## Requirement
In the article on moving off Windows XP, who moderated the Microsoft Springboard roundtable webcast?

## Source passage
::::::::::

Windows XP has gone the way of the cassette player
Microsoft panel offers tips, encouragement for IT professionals that have yet to migrate from the obsolete, 10-year-old operating system to Windows 7
- By Kurt Mackie
- Apr 20, 2011
Microsoft assembled a panel of MVPs, product managers and consultants on April 18 to prod those still stuck on Windows XP to move to Windows 7.
The Microsoft Springboard roundtable webcast, now available on demand, was moderated by Stephen L. Rose, a Microsoft IT professional community manager. The panel discussed the topic, "Is Windows XP Good Enough?" No one said, "Yes"; rather, the consensus was that it was just better for IT pros to modernize their systems and take advantages of the resulting efficiencies. Also, it was noted that drivers for Windows XP are getting harder to find as independent software vendors move off supporting XP-based solutions.
Rose kicked off the talk with a list of technologies that were still around when Windows XP was first introduced about 10 years ago. Those items included an Oldsmobile, a Walkman cassette player, a Nokia phone with no screen and the use of hardware devices for sector-based imaging. Most of the talk centered on rebuffing claims about application compatibility, tough learning curves and budget considerations when moving to Windows 7.

::::::::::

## Material provided

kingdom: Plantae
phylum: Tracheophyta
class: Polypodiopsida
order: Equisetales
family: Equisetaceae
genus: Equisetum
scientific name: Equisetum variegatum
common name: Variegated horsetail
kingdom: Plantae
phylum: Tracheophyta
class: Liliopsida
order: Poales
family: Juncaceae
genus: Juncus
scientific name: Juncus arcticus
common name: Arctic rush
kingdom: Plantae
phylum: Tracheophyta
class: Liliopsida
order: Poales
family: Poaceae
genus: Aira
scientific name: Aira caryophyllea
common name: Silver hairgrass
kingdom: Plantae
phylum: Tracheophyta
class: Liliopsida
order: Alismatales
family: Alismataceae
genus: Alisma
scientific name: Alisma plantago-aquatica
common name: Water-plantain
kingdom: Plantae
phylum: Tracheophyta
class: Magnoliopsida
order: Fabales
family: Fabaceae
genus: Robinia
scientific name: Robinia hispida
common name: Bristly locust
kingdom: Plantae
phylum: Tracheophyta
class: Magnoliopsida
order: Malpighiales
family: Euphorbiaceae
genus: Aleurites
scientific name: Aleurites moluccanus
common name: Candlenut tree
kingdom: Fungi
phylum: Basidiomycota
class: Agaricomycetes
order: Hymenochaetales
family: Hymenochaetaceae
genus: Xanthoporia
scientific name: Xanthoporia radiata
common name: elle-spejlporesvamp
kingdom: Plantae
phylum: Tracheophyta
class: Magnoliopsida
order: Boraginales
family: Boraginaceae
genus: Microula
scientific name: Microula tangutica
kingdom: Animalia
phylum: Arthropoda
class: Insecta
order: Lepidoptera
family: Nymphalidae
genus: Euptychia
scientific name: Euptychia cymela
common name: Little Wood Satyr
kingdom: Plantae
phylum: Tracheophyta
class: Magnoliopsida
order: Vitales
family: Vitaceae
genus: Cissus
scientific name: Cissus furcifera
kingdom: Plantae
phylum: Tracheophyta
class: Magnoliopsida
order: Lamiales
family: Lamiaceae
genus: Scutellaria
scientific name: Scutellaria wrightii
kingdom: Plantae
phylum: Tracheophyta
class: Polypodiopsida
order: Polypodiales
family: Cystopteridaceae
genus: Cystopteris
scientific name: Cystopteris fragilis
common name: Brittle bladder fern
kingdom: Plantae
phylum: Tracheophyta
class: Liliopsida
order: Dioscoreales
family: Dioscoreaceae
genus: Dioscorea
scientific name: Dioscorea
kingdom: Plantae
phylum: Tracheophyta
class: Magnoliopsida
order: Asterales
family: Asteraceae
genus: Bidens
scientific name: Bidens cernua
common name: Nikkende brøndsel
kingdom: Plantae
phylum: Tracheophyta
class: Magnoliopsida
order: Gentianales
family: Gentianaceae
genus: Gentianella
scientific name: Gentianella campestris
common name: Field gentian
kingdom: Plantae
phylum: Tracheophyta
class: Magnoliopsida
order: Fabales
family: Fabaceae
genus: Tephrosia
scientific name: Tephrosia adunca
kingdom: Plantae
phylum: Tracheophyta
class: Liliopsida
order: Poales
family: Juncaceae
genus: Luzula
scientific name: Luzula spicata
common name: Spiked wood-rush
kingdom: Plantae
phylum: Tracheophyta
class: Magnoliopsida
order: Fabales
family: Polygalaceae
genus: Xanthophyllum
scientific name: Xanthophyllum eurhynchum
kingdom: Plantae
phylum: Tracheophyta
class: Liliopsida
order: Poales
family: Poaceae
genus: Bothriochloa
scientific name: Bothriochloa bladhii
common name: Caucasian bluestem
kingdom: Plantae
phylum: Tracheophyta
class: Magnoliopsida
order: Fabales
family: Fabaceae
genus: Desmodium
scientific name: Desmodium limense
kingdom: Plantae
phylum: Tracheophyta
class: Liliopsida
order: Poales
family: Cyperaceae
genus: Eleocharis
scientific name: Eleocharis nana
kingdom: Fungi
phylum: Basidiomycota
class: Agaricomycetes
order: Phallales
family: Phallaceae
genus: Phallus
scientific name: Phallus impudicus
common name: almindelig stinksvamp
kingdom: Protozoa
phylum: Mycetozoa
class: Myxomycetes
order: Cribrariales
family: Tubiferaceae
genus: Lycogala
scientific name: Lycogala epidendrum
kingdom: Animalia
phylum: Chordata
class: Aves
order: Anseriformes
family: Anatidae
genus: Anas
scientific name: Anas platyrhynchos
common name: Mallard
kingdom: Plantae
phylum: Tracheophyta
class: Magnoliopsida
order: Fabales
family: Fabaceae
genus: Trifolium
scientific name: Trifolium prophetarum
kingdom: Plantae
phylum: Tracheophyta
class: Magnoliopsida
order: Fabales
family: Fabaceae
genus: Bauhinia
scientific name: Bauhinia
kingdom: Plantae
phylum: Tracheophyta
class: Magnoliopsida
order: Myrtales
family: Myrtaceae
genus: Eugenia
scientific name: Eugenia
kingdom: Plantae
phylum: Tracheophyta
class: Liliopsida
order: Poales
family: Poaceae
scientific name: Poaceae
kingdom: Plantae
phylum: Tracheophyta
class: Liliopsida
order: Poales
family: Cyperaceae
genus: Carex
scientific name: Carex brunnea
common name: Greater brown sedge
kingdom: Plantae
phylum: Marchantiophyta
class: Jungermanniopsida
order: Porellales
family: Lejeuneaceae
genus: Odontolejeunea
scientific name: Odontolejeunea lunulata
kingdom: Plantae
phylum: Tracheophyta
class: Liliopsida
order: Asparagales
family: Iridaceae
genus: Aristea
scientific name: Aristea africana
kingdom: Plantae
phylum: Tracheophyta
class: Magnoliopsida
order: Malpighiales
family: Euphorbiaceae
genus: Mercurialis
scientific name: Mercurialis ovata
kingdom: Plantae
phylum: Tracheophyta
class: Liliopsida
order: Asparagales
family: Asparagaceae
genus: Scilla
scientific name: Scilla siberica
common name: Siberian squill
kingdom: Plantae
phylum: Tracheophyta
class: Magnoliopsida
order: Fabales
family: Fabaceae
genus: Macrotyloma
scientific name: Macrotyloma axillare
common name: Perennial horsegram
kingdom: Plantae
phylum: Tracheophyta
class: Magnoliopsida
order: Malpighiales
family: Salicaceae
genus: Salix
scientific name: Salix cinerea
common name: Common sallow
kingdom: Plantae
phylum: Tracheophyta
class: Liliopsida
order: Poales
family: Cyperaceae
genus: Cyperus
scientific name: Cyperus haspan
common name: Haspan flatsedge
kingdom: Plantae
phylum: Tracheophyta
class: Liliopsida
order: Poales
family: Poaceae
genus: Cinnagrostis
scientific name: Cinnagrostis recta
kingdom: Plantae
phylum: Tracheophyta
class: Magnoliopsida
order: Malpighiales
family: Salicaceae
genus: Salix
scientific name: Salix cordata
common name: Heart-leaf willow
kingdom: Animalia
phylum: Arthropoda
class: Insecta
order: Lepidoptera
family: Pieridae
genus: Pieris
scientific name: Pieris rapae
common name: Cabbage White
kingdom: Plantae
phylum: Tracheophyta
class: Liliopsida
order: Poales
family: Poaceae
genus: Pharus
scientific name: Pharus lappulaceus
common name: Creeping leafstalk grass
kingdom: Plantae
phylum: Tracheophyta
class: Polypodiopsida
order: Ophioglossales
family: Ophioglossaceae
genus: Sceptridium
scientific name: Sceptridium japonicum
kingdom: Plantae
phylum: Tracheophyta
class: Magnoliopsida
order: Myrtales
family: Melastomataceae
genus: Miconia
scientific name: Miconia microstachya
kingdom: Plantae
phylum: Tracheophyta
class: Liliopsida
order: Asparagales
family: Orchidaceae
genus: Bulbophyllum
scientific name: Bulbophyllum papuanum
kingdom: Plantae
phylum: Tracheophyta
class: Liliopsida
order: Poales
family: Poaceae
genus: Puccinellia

::::::::::

## Exercise output
Stephen L. Rose, a Microsoft IT professional community manager.